ECLI:NL:CRVB:2024:2005
Centrale Raad van Beroep
- Hoger beroep
- Rechtspraak.nl
Weigering toekennen ZW-uitkering per 10 januari 2022 na medische en arbeidskundige beoordeling
In deze zaak gaat het om de weigering van het Uitvoeringsinstituut werknemersverzekeringen (Uwv) om appellante met ingang van 10 januari 2022 een Ziektewet (ZW)-uitkering toe te kennen. Appellante stelt dat zij door haar medische beperkingen niet in staat is om de eerder geselecteerde functies in het kader van de Eerstejaars ZW-beoordeling (EZWb) te vervullen. De Centrale Raad van Beroep heeft de zaak behandeld na hoger beroep van appellante tegen een uitspraak van de rechtbank Rotterdam. De rechtbank had eerder geoordeeld dat het Uwv de ZW-uitkering terecht had beëindigd, omdat appellante in staat werd geacht om meer dan 65% van haar oude loon te verdienen in andere functies.
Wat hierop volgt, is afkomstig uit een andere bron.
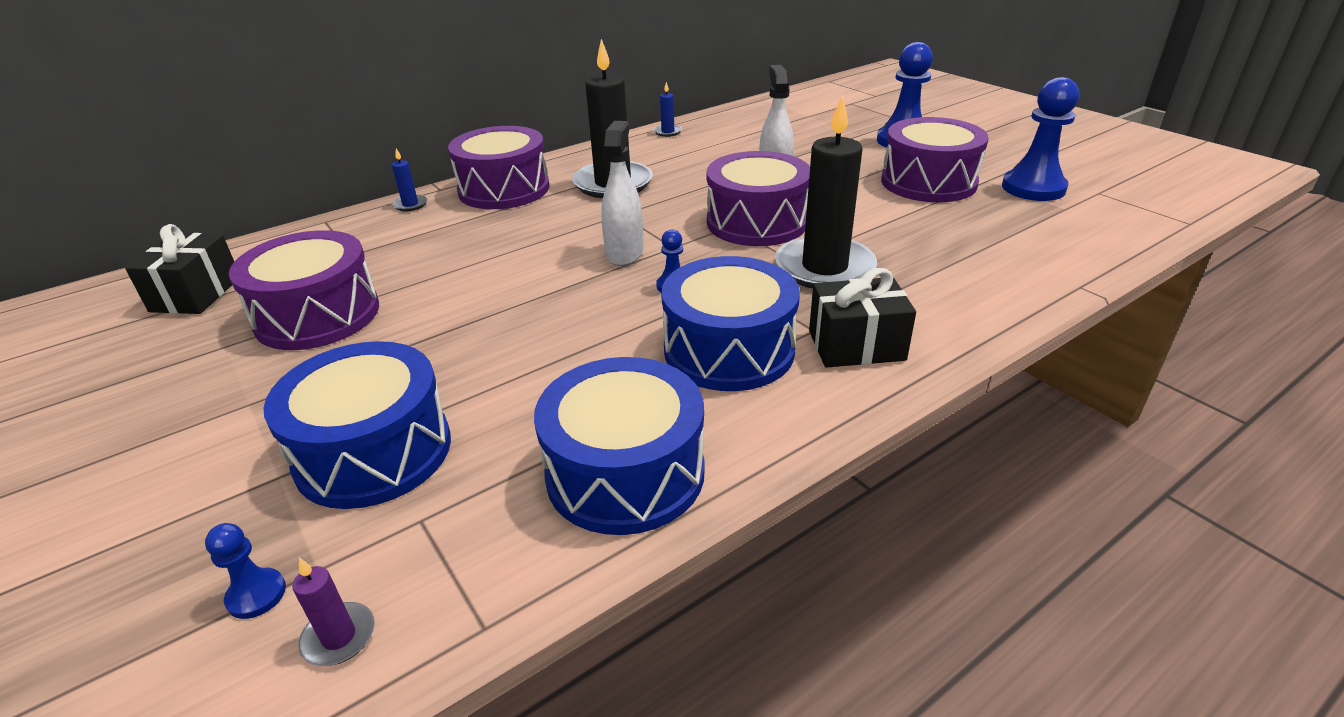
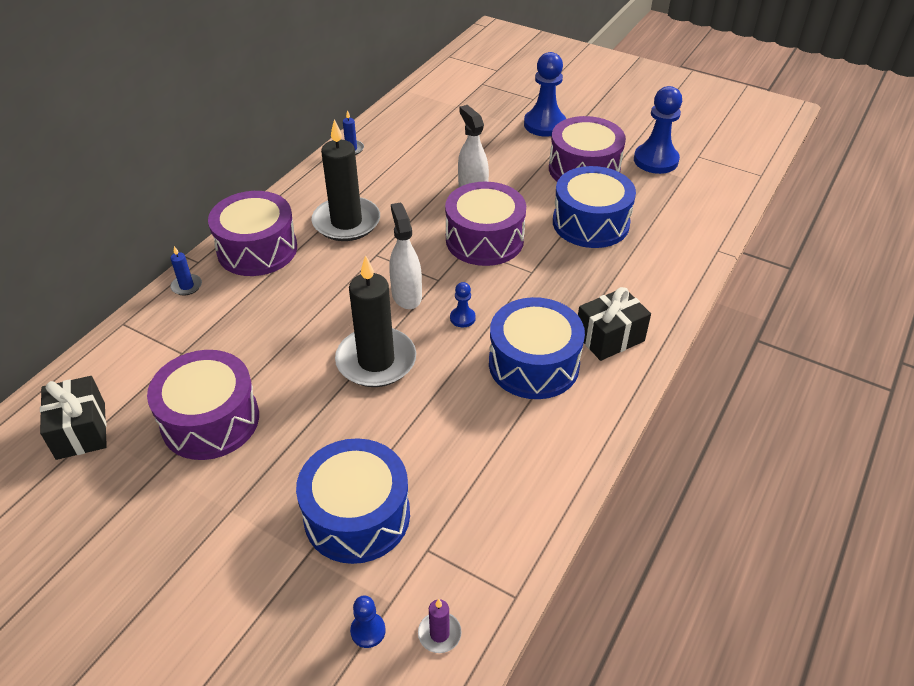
camera: 25 degrees left, 10 degrees up
blue drum [534,357,705,535] -> blue drum moved to [553,166,636,248]
black candle [775,95,877,289] -> black candle moved to [335,255,416,387]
De Raad heeft de argumenten van appellante, waaronder de toegenomen beperkingen en de geschiktheid van de functies, niet gevolgd. De Raad concludeert dat het Uwv voldoende medisch en arbeidskundig onderbouwd heeft dat de functies geschikt zijn voor appellante, ondanks haar beperkingen. De uitspraak van de rechtbank wordt bevestigd, en de weigering van de ZW-uitkering blijft in stand. Appellante krijgt geen vergoeding van haar proceskosten en griffierecht.